3.歯の隙間に食べ物が挟まりやすいため虫歯や歯周病のリスクが高まる
歯と歯の隙間に食べ物が挟まりやすくなります。毎日歯の汚れをきれいにしていないと歯石が出来て虫歯や歯周病の原因になります。
4.見た目が悪い
前歯の間に大きな隙間が出来ている場合は、歯抜けのように見えてしまい、審美的に良くありません。
5.隙間に歯が動いてきて歯並びや噛み合わせが悪くなる
隣の歯との間に隙間が出来ているとその部分に歯が動いてくることがあります。歯が動くと歯並びや噛み合わせに影響が出てきます。
すきっ歯の治療方法
すきっ歯の治し方には、以下の方法があります。矯正治療をして治すことも出来ますが、ほんの少しの隙間の場合はダイレクトボンディングで隙間を埋めます。
- ダイレクトボンディング
- ラミネートベニア
- セラミックの被せ物
- ワイヤー矯正
- マウスピース矯正
1. ダイレクトボンディング
ダイレクトボンディングは、コンポジットレジンを前歯の隙間が空いている部分に直接盛ってきれいに形を整えてすきっ歯を治す方法です。天然歯とほぼ同じ色調で自然な形に仕上げます。
しかし天然歯とレジンの境目やレジンの表面が着色や変色しやすいため、色が変わってきたら表面を研磨する処置が必要になります。軽い着色の場合は定期健診の時のクリーニングで落とすことが出来ます。※ダイレクトボンディングは基本的に保険がきかない自費診療になります。
2. ラミネートベニア
ラミネートべニアと呼ばれる付け爪のような薄いセラミックのチップを小さい歯の表面に貼り付け隙間を埋める方法もあります。ラミネートベニアは僅かに歯の表面を削って貼り付け、治療期間が短いのが特徴ですが、数年ごとにやり替える必要があります。※ラミネートベニアは保険のきかない自費診療になります。
3. セラミックの被せ物
セラミックの被せ物によって歯の形や向きを整える治療はセラミック矯正と呼ばれます。セラミックの被せ物を被せるためには、歯を削って形を整えてから型取りをして、セラミックの被せ物を作製して歯に接着します。
セラミックは汚れにくく着色も起こしにくいという性質がありますので、長い期間きれいな状態を保つことが出来ます。ただ、歯を削りますので、削った歯の寿命を少し縮めるリスクがあります。
4. ワイヤー矯正
歯の表側にボタンのような形状のブラケットを貼り付け、ブラケットの溝の部分にワイヤーを通してぎゅっと力をかけて歯を動かしていきます。

----------------

課題一覧
a) 上の本文抜粋について、次の問いに答えなさい。
(i) 隙間がほんの少しの場合、どの方法で隙間を埋めるか。
(ii) ラミネートベニアは、どのくらいの間隔でやり替える必要があるか。
(iii) セラミックの被せ物によって歯の形や向きを整える治療は、何と呼ばれるか。
b) 上の本文抜粋にある次の文を英語に訳しなさい。「セラミックは汚れにくく着色も起こしにくいという性質がありますので、長い期間きれいな状態を保つことが出来ます。」

利用可能データ

----------------

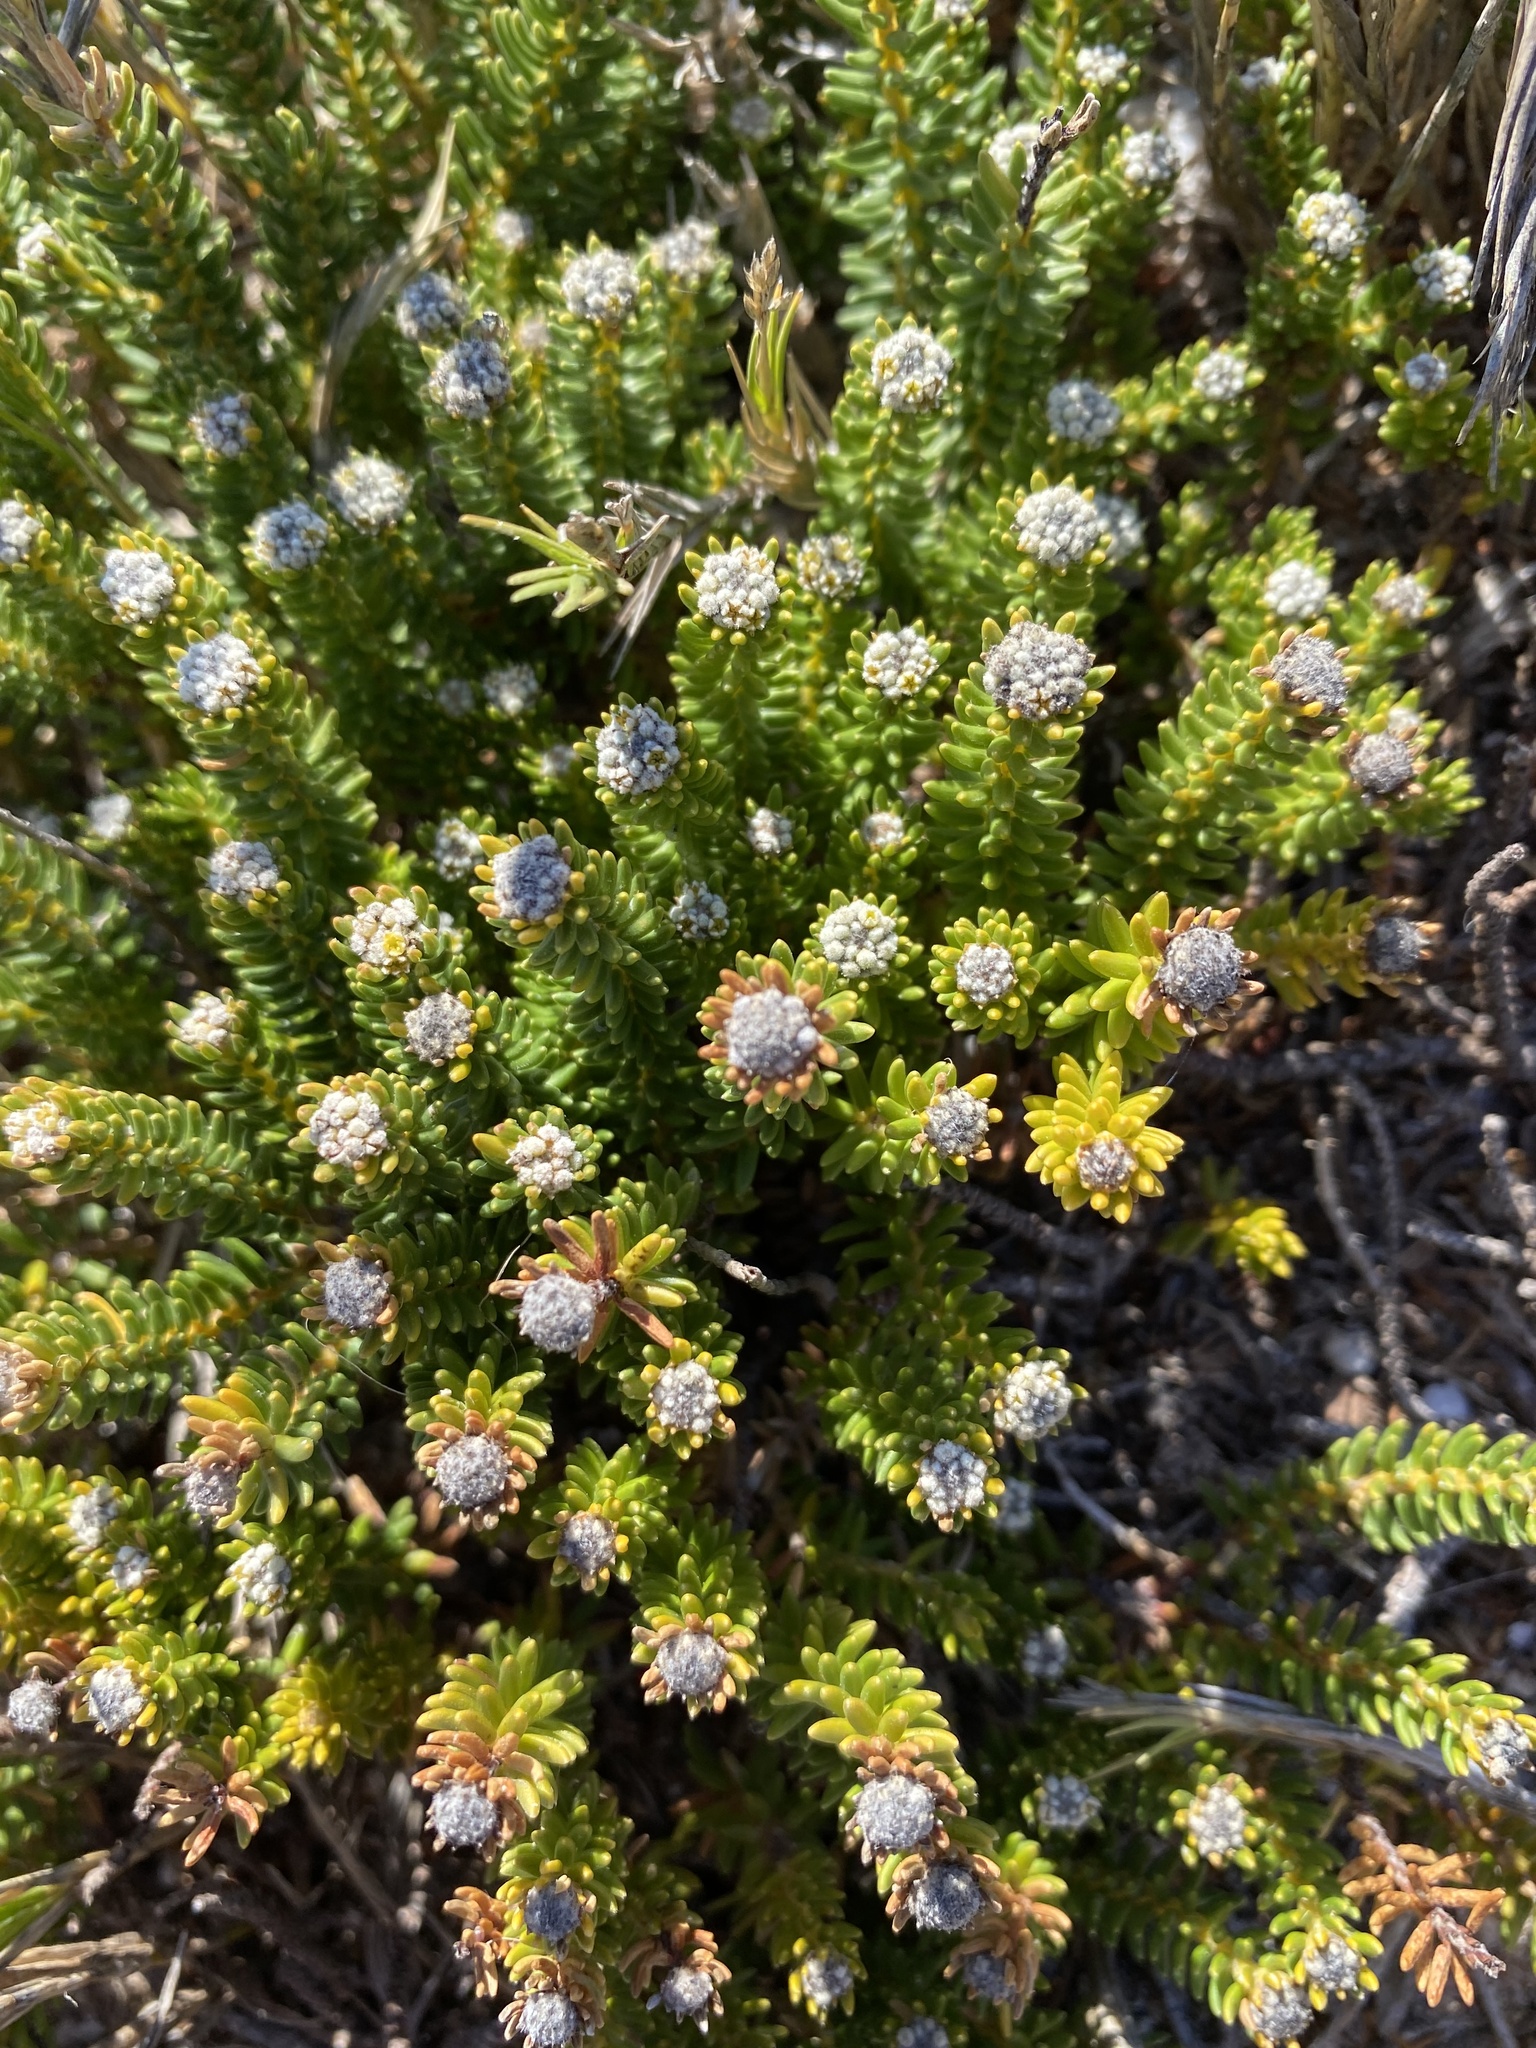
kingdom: Plantae
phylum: Tracheophyta
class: Magnoliopsida
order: Rosales
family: Rhamnaceae
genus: Phylica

----------------

課題の解答
a)
(i) ダイレクトボンディング
(ii) 数年ごと
(iii) セラミック矯正

b) Ceramic resists dirt and is unlikely to become stained, so it can be kept in a clean condition for a long period of time.